Vinaver parle avec franchise, fait part de son avis critique sur Les justes, sur le théâtre de Camus, sur La peste, lui reproche d’être trop lié dans son écriture par une mission et l’image qu’on a de lui, au détriment de la liberté.
Tout en assumant son engagement d’homme et de citoyen dans le contexte social et politique, Michel Vinaver revendique la liberté d’écrivain qui n’a pas à s’engager, à mettre son écriture au service de ses convictions.
Pour lui « un trop fort sentiment de responsabilité s’avère fatal à la créativité aussi bien qu’à l’efficacité des textes produits ». Même si les positions de Vinaver et de Camus sur ce sujet divergent le lien amical entre eux reste intact.
Camus accompagne Vinaver dans son écriture, l’aide à publier chez Gallimard ses deux romans Lataumeet L’objecteur qu’il préfère au premier. Si les rencontres des deux hommes se raréfient, la maladie de Camus le retient souvent dans le Midi, Vinaver entre dans le monde de l’entreprise, l’empire Gillette, à Annecy, leur échange épistolaire ne faiblit pas. Il porte souvent sur le théâtre. Les Coréens, sa première pièce de théâtre, la complicité avec Gabriel Monnet, ouvrent à Vinaver dès 1955 la voie de l’écriture dramatique.
Là aussi il se positionne en contradiction par rapport à Camus, excellent explorateur de l’écriture narrative, mais attaché aux formes classiques dans son théâtre. Pour sa part Camus dira des Coréens et davantage encore des Huissiers « ce n’est pas le théâtre dont je rêve ». Pour Camus le théâtre devait parler des choses grandes, du destin. Vinaver, au contraire, s’intéresse aux choses infimes, à la réalité du quotidien et aux existences ordinaires, prises souvent dans la tourmente de grands événements.

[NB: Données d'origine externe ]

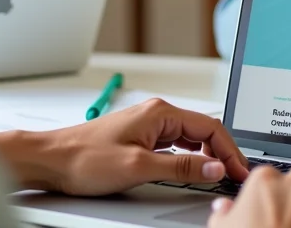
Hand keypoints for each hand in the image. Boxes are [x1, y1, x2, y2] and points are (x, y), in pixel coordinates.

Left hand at [0, 98, 248, 195]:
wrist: (51, 159)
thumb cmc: (84, 158)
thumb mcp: (139, 167)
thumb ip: (180, 167)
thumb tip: (213, 167)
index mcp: (159, 113)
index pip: (210, 127)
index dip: (230, 151)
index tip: (239, 172)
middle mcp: (155, 114)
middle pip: (203, 130)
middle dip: (223, 153)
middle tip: (234, 177)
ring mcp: (147, 125)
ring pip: (190, 137)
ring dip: (208, 155)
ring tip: (219, 176)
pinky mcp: (139, 137)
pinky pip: (175, 144)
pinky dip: (190, 157)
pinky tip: (193, 170)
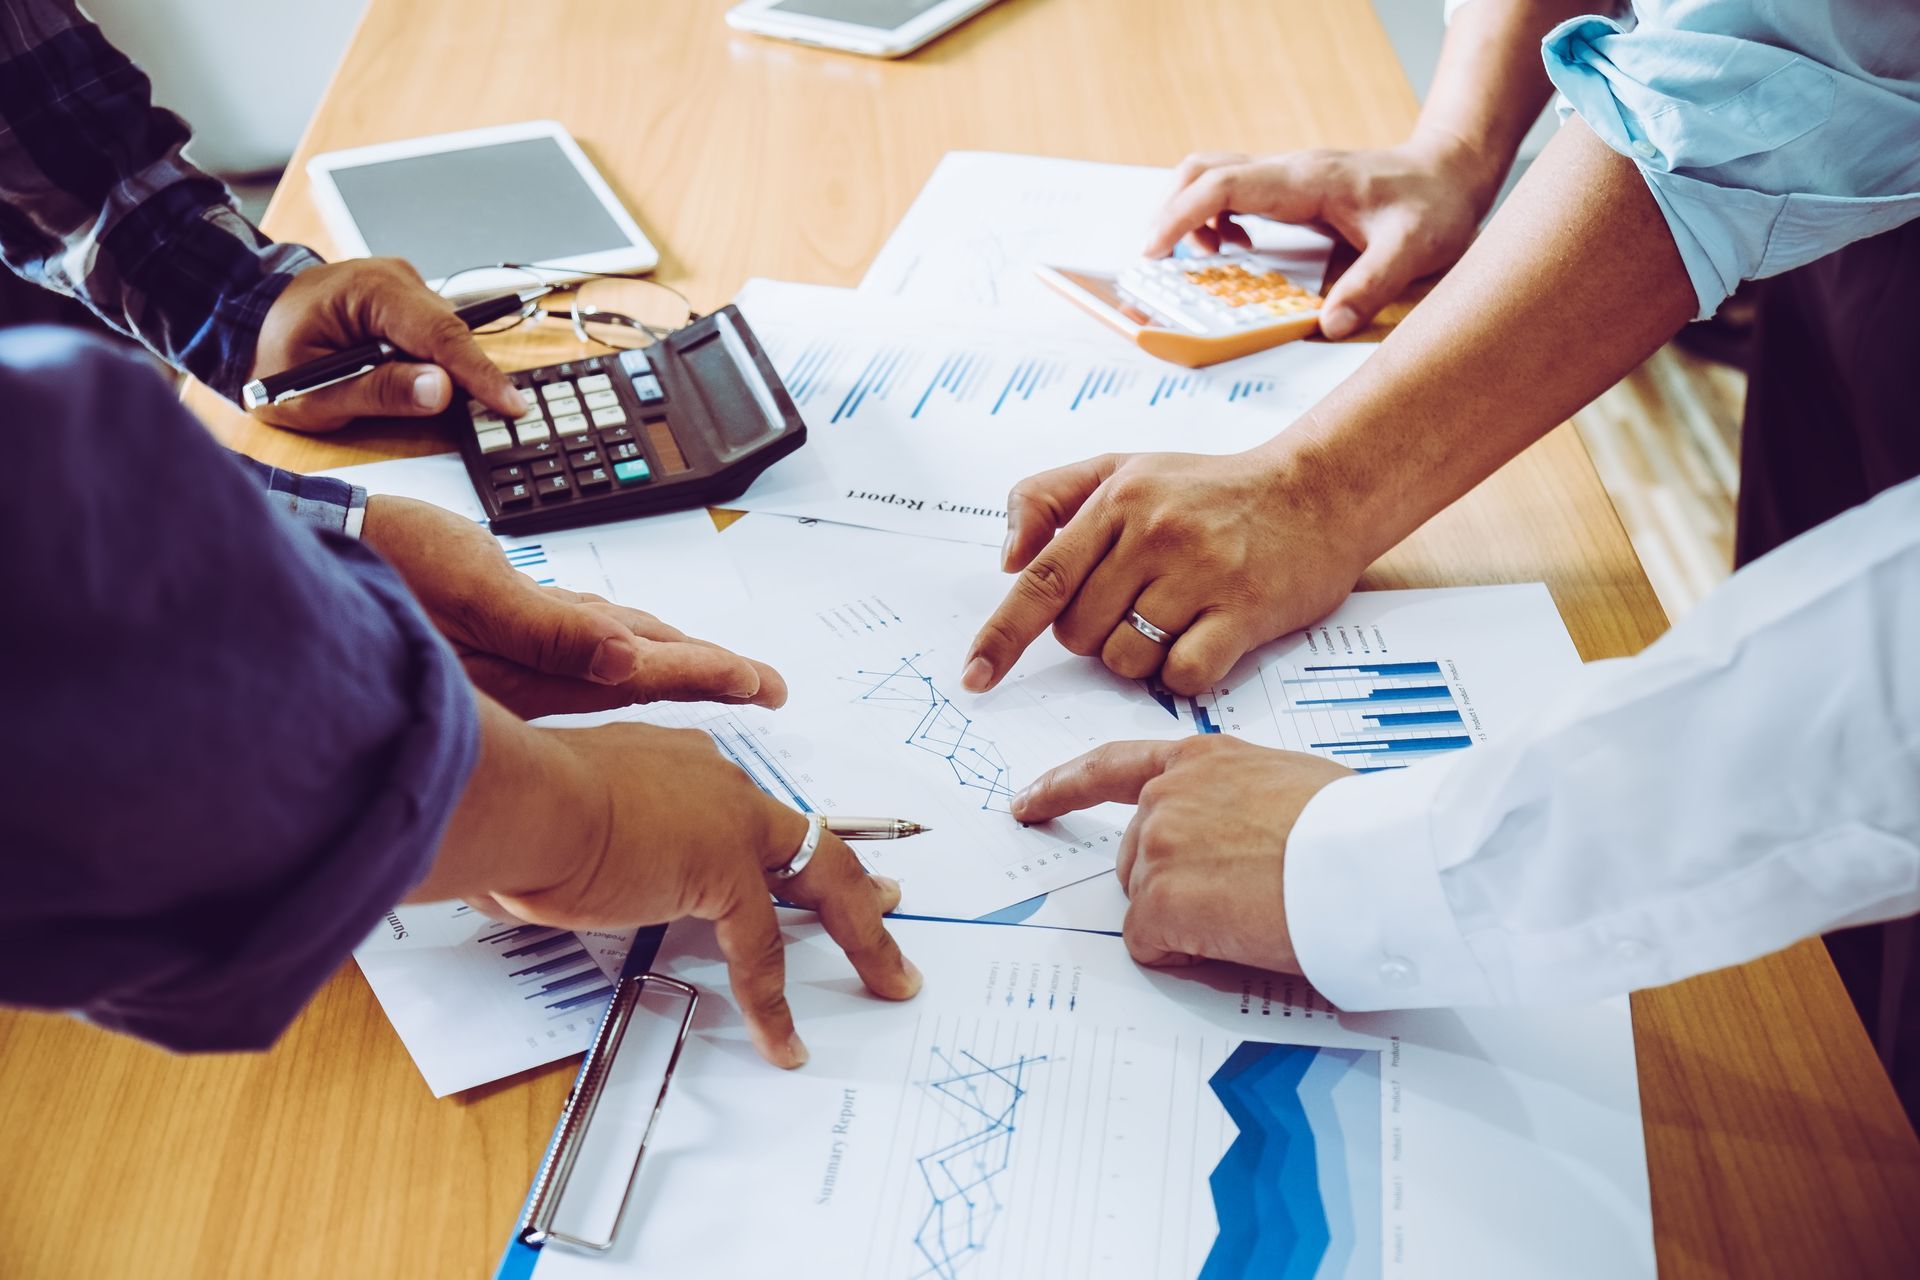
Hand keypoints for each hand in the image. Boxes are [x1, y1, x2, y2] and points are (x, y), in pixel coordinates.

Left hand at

La correspondance entre les deux hommes s’arrête en 1957 mais leur lien d’amitié durera jusqu’à la mort de Camus en 1960. Durant ces plus de 10 ans d’échanges, se confrontant à l’attitude et à la pensée forte de Camus, Vinaver a trouvé et conforté sa propre position à l’égard de l’engagement et de l’écriture.
Pour Camus être au départ et accompagner cette quête du jeune écrivain représentait un ailleurs dont il manquait dans sa vie d’écrivain et d’homme public célèbre.

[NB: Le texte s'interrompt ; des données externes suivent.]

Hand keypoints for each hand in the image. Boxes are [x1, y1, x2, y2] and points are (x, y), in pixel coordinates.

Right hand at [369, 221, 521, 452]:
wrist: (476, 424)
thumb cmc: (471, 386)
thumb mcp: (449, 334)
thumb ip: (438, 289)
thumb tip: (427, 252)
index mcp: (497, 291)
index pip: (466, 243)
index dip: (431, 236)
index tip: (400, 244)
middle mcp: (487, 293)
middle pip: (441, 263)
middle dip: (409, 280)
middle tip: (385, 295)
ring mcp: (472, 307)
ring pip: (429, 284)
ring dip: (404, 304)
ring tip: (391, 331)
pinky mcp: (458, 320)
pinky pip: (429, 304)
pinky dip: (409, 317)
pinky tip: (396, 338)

Parmi les documents, en complément aux 36 lettres annotées, on trouvera plusieurs textes inédits de Vinaver « La crise de l’homme » notes et commentaires sur la conférence de Camus à New York, le récit de sa première rencontre avec lui, quatre fables, l’analyse critique de La peste sous forme d’un dialogue entre trois personnages A B C, l’article de Roland Barthes “Le degré zéro de l’écriture”, enfin des textes de Camus « Pour un statut de l’objection de conscience » et le manifeste du Groupe de Liaison Internationale envoyé par Camus à Vinaver à la fin de l’année 1948. Il est aujourd’hui toujours d’une actualité étonnante.

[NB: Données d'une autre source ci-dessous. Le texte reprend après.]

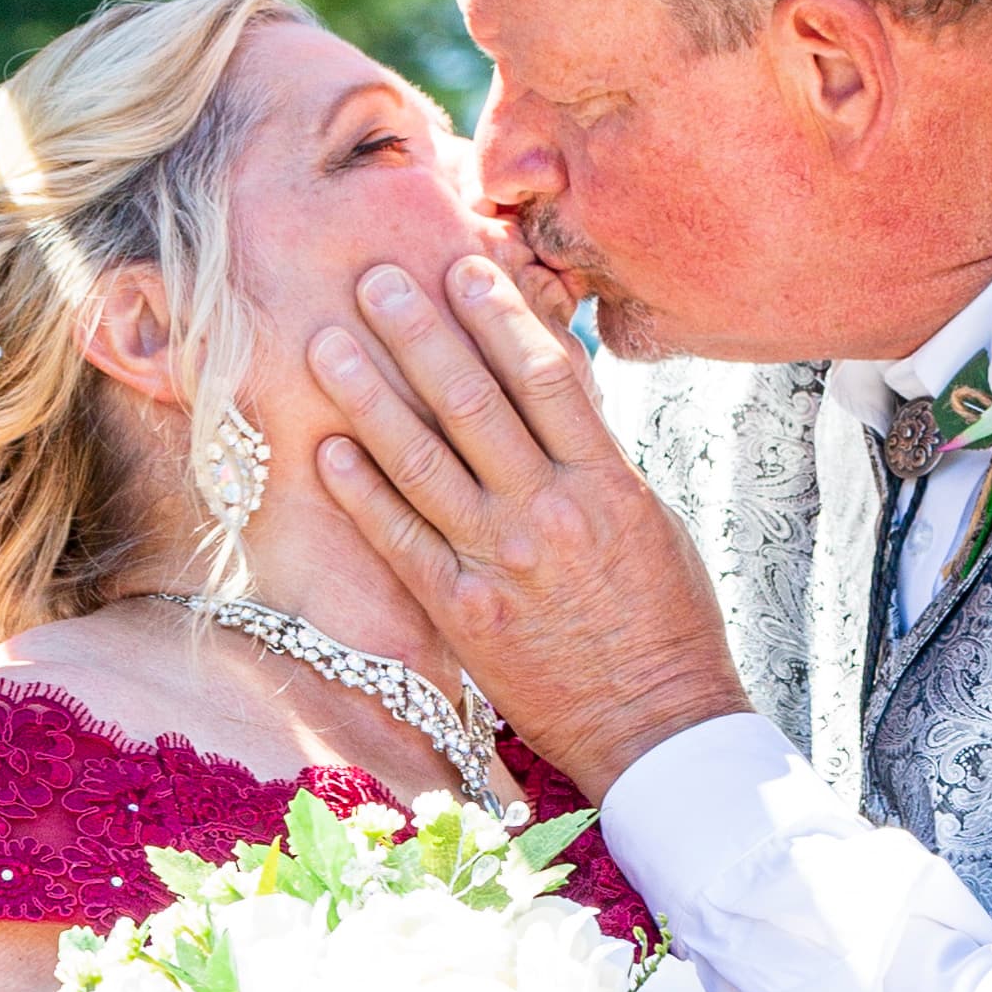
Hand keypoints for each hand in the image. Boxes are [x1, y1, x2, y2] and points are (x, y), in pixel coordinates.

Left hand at [307, 256, 748, 794]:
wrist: (655, 725)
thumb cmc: (663, 620)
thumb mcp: (648, 519)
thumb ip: (595, 450)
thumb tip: (556, 372)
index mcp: (604, 483)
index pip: (545, 375)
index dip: (499, 315)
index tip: (462, 265)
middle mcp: (547, 514)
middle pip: (472, 402)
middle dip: (417, 334)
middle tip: (373, 280)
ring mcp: (500, 563)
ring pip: (423, 461)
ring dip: (369, 398)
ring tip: (328, 345)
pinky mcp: (462, 613)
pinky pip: (401, 540)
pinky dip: (363, 491)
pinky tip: (328, 449)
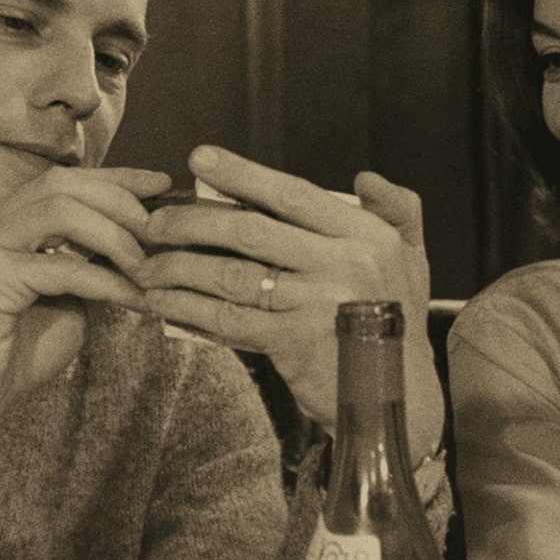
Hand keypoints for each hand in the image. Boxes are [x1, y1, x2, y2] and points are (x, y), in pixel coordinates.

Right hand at [0, 165, 169, 513]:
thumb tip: (147, 238)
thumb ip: (95, 259)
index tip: (162, 184)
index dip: (117, 178)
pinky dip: (105, 281)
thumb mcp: (70, 292)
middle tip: (159, 229)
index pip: (65, 179)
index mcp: (3, 218)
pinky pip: (61, 267)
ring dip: (114, 236)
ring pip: (61, 212)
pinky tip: (133, 299)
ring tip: (147, 266)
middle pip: (63, 184)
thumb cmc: (19, 349)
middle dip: (120, 201)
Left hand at [135, 145, 444, 465]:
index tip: (200, 159)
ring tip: (147, 265)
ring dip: (180, 267)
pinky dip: (189, 308)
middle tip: (154, 221)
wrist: (400, 399)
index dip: (243, 174)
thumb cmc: (397, 322)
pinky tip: (163, 303)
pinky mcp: (292, 342)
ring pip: (231, 274)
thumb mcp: (412, 259)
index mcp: (367, 236)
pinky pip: (228, 318)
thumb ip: (397, 211)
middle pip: (251, 231)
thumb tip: (363, 177)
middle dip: (193, 221)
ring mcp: (316, 303)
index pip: (293, 195)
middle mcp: (343, 264)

Un livre passionnant qui nous introduit au cœur de la relation de complicité, des débats et des confrontations des visions et des engagements politiques et littéraires de deux grands écrivains dont les questionnements restent toujours, 70 ans après, d’une brûlante actualité.
[1] Irène Sadowska-Guillon est critique dramatique et essayiste, spécialisée dans le théâtre contemporain et présidente de « Hispanité Explorations », Échanges franco-hispaniques des dramaturgies contemporaines.